• _Exercise goal_: What lines below contain the string "Church"? List them all.

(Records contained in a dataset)
━━━━━━━━
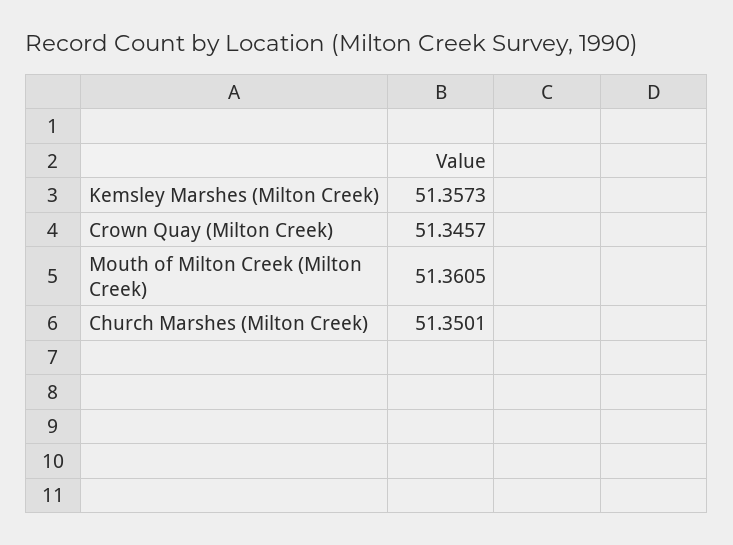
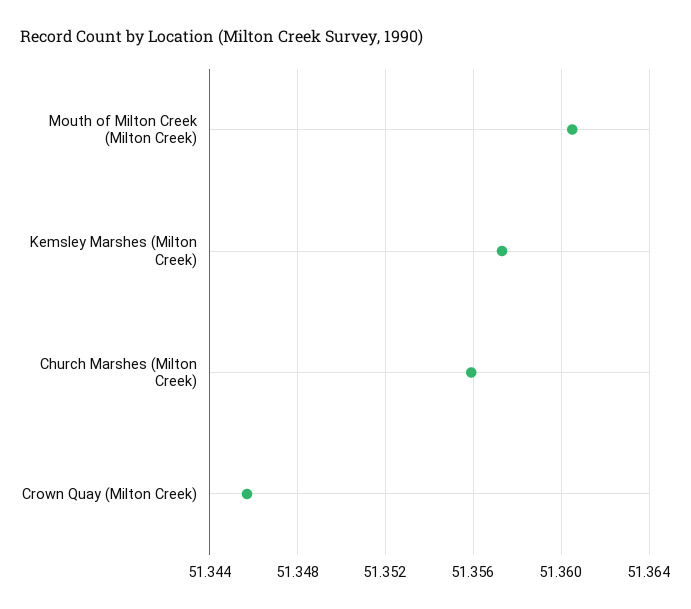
  {
    "Kemsley Marshes (Milton Creek)": 51.3573,
    "Crown Quay (Milton Creek)": 51.3457,
    "Mouth of Milton Creek (Milton Creek)": 51.3605,
-   "Church Marshes (Milton Creek)": 51.3501
+   "Church Marshes (Milton Creek)": 51.356
  }

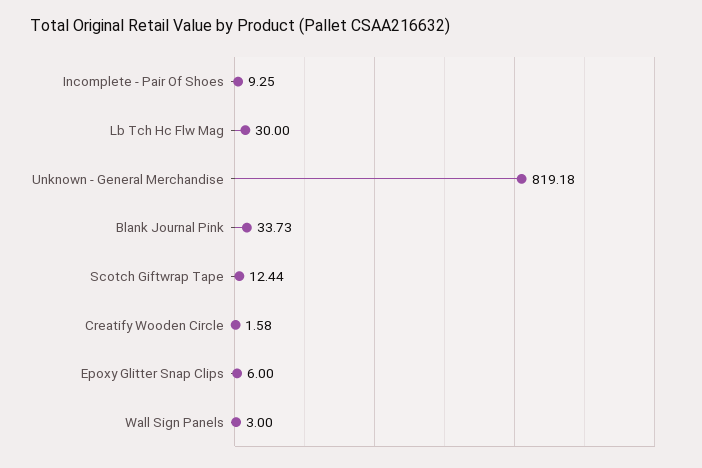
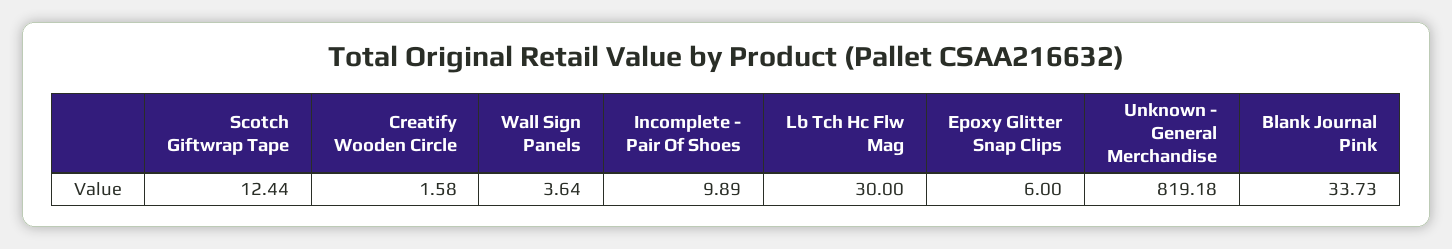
  {
-   "Incomplete - Pair Of Shoes": 9.25,
+   "Incomplete - Pair Of Shoes": 9.89,
    "Lb Tch Hc Flw Mag": 30,
    "Unknown - General Merchandise": 819.18,
    "Blank Journal Pink": 33.73,
    "Scotch Giftwrap Tape": 12.44,
    "Creatify Wooden Circle": 1.58,
    "Epoxy Glitter Snap Clips": 6,
-   "Wall Sign Panels": 3
+   "Wall Sign Panels": 3.64
  }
━━━━━━━━
• _Answer_:
-   "Church Marshes (Milton Creek)": 51.3501
+   "Church Marshes (Milton Creek)": 51.356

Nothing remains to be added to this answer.